More Heat Than Light – The Argument For Passive Solar Energy Over PV

Why we are using for passive solar rather than PV for the energy capture component within of our seasonal energy storage project.

The EnergyCrowd passive solar project started with a blank sheet of paper. The aim was to create a domestic renewable energy solution that was economically sustainable - without subsided feed in tariffs. Having a background in high technology initial thoughts turned to a set of solar PV panels as the energy capture part of the project. However if you have read the preceding three articles you will understand why the decision went another way.

The most cost effective domestic energy efficiency technology is one of the simplest – it is called insulation. If you want the largest reduction in your energy bills for the least outlay you should look towards loft insulation, cavity wall insulation, draft exclusion and double-glazing.

Focussing on that last one; double glazing. At seven thirty this morning there was over 500 watts/m² landing on the 1.2 by 2.4 m² window in my room. Just over 300 watts/m² made it through the double gazing into the room itself. The four windows on that side of the house where bringing in a total of 3.2kw of solar energy - and within an hour, with the sun up a little higher, the total was 4.2kw. The arrival of energy efficient glass, that stops heat energy escaping, has turned windows into solar panels.

On the south west side of the house there is a conservatory with an effective area, as far as solar energy capture is concerned, of 12 m² during the autumn. Above this we have built a solar chimney with an area of 8 m². This afternoon there are 550 watts/m², a total of 11kw entering these two structures – both of which have been built using energy efficient double-glazing.

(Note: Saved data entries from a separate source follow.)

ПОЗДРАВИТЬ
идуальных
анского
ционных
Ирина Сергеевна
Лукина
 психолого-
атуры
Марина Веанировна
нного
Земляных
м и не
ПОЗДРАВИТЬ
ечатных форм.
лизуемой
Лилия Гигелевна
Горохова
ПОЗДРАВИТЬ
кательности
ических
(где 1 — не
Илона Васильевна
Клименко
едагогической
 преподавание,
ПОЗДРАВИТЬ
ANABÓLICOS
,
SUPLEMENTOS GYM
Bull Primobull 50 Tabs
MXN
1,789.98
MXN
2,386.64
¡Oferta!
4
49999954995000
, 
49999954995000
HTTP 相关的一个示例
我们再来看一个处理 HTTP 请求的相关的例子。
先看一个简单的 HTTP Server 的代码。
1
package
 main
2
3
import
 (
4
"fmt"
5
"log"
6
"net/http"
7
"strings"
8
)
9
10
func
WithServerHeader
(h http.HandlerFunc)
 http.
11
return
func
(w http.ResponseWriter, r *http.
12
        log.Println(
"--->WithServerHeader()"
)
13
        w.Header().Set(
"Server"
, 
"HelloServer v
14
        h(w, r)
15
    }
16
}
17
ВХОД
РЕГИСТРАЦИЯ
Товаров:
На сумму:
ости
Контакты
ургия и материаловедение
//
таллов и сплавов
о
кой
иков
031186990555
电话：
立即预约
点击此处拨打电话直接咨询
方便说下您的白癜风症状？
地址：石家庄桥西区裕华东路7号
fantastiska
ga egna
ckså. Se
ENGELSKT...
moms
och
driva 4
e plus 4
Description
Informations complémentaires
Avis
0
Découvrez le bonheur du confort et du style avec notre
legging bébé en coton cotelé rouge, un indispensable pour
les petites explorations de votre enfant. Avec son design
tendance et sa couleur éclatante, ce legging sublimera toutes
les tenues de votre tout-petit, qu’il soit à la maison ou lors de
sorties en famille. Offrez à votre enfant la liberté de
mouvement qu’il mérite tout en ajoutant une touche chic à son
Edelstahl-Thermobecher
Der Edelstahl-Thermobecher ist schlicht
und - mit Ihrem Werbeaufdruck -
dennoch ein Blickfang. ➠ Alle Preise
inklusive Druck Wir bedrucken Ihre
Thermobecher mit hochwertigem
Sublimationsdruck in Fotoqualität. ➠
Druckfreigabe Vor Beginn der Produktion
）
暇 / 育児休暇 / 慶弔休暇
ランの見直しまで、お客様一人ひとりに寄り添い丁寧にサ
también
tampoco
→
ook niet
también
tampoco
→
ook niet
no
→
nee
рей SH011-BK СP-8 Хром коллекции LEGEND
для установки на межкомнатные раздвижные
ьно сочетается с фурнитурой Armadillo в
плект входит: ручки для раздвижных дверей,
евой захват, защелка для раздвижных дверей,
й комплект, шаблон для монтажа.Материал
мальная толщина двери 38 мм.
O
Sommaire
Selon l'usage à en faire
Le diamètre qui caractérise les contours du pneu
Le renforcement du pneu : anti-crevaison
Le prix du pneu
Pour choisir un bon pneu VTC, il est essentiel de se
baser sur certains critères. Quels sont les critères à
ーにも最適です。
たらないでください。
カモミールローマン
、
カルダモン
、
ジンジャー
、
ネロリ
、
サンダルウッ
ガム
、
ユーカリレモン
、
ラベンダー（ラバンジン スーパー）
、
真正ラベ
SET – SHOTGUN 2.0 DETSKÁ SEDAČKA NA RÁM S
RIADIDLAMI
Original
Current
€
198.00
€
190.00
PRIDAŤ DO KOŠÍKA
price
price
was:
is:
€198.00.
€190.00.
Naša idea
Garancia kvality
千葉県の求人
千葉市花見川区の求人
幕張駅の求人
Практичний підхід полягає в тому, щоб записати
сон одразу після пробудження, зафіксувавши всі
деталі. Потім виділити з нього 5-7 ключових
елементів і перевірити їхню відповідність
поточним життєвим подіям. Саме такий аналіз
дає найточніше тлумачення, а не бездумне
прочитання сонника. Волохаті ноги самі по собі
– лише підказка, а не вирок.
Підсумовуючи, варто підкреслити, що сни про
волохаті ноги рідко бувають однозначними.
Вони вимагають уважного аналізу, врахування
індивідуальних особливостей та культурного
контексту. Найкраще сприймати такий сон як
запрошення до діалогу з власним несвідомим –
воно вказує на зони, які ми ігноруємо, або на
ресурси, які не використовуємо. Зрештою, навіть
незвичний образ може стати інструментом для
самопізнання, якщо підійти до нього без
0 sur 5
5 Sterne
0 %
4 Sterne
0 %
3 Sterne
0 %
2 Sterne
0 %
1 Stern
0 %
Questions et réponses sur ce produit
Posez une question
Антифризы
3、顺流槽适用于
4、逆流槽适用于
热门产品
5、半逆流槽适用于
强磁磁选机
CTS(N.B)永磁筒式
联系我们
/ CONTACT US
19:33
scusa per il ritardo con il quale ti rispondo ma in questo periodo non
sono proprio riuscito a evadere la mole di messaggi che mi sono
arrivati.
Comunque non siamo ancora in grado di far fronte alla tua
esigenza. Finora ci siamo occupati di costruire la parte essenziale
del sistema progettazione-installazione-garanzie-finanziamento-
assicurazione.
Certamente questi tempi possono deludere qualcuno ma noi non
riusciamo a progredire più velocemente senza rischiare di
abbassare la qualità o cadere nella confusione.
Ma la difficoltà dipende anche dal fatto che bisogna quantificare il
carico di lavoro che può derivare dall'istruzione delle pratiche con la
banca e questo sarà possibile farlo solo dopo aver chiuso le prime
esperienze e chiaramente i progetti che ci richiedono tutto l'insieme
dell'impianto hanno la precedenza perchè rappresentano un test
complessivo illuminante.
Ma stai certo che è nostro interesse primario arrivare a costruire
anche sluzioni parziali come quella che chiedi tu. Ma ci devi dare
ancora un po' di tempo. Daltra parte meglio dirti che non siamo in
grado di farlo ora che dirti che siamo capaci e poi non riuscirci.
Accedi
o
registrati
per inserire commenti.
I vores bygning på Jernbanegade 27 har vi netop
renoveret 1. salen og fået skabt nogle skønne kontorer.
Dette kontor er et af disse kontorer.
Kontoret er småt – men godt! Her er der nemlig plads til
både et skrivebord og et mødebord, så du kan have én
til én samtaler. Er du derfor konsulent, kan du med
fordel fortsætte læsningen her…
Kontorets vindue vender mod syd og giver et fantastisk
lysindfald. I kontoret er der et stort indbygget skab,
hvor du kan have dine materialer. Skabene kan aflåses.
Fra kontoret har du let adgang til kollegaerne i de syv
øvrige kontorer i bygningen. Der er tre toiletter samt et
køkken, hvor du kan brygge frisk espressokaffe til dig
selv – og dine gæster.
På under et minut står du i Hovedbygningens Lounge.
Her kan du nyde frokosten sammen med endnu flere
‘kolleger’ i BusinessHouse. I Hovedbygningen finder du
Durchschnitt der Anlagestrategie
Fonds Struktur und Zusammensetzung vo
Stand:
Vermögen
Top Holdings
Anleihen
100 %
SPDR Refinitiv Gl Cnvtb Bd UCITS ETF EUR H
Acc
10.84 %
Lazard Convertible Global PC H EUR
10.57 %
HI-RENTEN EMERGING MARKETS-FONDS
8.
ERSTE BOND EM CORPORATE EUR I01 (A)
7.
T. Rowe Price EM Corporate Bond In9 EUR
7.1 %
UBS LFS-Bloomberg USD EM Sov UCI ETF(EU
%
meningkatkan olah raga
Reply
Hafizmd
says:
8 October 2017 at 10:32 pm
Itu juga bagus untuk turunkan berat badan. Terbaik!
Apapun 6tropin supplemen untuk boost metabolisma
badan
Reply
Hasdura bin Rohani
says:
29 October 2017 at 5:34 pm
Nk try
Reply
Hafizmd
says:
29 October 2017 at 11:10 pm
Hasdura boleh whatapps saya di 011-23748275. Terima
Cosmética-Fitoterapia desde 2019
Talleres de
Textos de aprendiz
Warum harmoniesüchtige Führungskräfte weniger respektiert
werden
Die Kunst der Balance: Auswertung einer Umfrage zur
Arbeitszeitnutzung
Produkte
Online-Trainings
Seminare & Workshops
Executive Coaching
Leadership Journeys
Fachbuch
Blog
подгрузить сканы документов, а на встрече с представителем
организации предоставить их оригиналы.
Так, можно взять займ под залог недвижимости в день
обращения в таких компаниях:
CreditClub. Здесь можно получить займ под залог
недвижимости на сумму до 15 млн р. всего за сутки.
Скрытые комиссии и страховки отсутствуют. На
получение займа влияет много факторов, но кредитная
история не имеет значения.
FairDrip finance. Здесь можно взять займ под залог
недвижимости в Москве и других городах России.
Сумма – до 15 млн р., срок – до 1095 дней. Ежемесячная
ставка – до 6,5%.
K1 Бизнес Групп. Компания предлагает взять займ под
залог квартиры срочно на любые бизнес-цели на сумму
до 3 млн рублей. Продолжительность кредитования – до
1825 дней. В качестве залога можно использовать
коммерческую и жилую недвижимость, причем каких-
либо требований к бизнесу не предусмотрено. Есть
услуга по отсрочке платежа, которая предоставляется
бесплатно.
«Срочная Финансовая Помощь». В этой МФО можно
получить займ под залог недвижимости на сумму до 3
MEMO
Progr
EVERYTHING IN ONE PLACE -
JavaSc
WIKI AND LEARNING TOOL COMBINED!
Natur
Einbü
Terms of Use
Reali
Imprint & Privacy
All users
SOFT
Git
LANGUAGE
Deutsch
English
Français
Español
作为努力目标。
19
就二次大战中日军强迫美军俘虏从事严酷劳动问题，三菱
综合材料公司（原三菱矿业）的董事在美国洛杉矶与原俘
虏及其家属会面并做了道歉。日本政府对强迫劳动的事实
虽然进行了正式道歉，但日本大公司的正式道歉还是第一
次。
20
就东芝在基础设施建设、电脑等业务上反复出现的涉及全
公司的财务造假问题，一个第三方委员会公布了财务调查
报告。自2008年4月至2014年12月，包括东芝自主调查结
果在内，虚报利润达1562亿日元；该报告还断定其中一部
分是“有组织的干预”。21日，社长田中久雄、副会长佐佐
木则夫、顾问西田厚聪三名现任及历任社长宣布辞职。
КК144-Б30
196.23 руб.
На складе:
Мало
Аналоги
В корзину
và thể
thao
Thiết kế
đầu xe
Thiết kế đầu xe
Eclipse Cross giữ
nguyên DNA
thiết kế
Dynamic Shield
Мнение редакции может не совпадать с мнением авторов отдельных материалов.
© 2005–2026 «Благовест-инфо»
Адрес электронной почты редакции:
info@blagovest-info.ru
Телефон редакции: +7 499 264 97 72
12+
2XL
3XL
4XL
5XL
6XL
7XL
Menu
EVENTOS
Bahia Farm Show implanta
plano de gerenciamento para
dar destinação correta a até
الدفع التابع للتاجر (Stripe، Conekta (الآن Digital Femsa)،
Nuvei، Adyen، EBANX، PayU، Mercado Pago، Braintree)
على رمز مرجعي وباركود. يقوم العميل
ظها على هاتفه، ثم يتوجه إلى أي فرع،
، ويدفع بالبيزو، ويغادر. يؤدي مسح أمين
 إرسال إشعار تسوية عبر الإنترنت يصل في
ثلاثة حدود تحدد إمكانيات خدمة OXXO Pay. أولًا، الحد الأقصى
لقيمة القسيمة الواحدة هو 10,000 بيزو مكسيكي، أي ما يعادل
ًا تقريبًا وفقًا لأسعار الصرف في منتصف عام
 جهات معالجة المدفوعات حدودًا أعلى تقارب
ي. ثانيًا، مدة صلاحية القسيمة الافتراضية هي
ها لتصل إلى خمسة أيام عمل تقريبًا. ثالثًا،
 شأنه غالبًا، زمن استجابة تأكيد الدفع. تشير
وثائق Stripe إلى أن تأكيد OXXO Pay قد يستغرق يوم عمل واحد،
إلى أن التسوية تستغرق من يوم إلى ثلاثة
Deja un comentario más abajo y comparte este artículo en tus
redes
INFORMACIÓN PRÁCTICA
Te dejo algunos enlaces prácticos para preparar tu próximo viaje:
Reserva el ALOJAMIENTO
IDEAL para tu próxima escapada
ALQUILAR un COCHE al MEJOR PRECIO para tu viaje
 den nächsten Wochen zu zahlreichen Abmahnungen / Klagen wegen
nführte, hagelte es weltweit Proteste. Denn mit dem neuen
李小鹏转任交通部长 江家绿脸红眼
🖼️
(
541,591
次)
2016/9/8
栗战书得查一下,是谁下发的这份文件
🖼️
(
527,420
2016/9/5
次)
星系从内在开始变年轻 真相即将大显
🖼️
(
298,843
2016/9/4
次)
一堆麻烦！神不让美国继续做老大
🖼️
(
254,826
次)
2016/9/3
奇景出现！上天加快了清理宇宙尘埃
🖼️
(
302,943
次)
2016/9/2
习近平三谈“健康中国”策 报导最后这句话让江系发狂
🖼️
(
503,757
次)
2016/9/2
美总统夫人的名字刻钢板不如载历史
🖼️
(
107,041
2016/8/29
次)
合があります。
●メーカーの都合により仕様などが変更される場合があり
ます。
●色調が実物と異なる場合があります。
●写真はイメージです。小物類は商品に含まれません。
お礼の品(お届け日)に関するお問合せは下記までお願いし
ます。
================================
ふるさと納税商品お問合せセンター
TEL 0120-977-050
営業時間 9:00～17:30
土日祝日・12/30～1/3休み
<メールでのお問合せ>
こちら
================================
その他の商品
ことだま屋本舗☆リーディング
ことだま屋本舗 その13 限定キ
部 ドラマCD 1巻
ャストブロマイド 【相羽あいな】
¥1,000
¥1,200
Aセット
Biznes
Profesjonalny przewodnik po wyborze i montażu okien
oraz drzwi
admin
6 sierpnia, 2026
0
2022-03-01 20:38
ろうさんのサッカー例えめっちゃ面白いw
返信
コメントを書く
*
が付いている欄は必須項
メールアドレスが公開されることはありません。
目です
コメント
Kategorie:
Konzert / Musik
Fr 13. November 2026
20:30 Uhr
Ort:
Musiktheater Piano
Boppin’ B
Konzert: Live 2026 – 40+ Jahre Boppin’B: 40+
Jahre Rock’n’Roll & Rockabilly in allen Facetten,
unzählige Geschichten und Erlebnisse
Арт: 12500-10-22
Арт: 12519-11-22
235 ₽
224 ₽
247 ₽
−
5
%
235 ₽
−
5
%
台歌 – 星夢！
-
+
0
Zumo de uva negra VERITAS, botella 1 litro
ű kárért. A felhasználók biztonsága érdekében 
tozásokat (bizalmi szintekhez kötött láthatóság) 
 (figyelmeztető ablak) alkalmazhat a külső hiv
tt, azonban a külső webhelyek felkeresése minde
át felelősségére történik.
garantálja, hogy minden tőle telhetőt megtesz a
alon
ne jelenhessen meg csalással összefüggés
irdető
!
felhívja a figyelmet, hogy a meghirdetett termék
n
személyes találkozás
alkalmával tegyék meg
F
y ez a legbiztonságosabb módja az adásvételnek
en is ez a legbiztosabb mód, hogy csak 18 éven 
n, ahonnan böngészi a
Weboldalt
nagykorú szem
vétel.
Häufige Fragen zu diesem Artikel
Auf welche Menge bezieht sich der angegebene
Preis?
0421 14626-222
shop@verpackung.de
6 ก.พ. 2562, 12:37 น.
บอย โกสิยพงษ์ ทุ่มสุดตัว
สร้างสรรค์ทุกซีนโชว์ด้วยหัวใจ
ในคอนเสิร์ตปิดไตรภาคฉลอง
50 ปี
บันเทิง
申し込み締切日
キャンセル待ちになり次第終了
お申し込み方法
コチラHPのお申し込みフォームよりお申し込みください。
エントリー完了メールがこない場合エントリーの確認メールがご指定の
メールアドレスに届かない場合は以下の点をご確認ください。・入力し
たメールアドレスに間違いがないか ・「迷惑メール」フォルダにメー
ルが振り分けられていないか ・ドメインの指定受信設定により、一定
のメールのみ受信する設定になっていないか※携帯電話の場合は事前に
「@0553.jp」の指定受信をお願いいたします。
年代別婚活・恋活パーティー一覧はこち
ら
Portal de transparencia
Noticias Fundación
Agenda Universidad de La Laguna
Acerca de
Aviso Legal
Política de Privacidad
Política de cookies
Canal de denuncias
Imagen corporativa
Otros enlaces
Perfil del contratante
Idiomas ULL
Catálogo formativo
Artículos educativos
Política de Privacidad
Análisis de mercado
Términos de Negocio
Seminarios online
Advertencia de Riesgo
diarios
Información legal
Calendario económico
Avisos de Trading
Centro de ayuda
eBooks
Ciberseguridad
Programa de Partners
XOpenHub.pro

So here we have, depending on which way you look at it, a passive solar energy, of an active insulation, system. We have used simple building technology to turn an entire building into a solar panel. The logic of generating heat rather electricity is that the consumer will not be tempted to buy an energy consuming gadget to take advantage of this ‘free energy.’ In addition forty percent of household energy expenditure goes on heating – for households experiencing fuel poverty the proportion is higher. We believe the green energy approach we have adopted goes to the heart of the domestic energy problem in the UK.

The configuration of the system - designed to capture maximum heat in Autumn months - is aimed at meeting the challenge we set out to address. Seasonal energy storage requires that heat energy is captured as near as possible to the date it will be consumed. We are looking at a store that will have a half-life of around 60 – 80 days and will still have some useful heat in it three months after it is first tapped. Quite a challenge: but not impossible.

Of course the passive solar energy capture part of the system has to tidied up and integrated with the heat storage component. One thing that has become apparent is there is too much ‘build’ and not enough ‘install’ – an important consideration given PV mania has robbed the market of labour. To solve this problem we intend to add a component that is quasi-passive and can be fitted as one unit instead of being built as a chimney. Over the summer I visited a number of manufacturers who have technology that fits this bill – so watch this space.

And not being totally down on PV technology we did find a panel was an ideal way of producing the energy needed to drive the small pump we used for circulating hot water during one of our early trials. As the panel only came to life when the sun shone it also saved a little on control circuitry.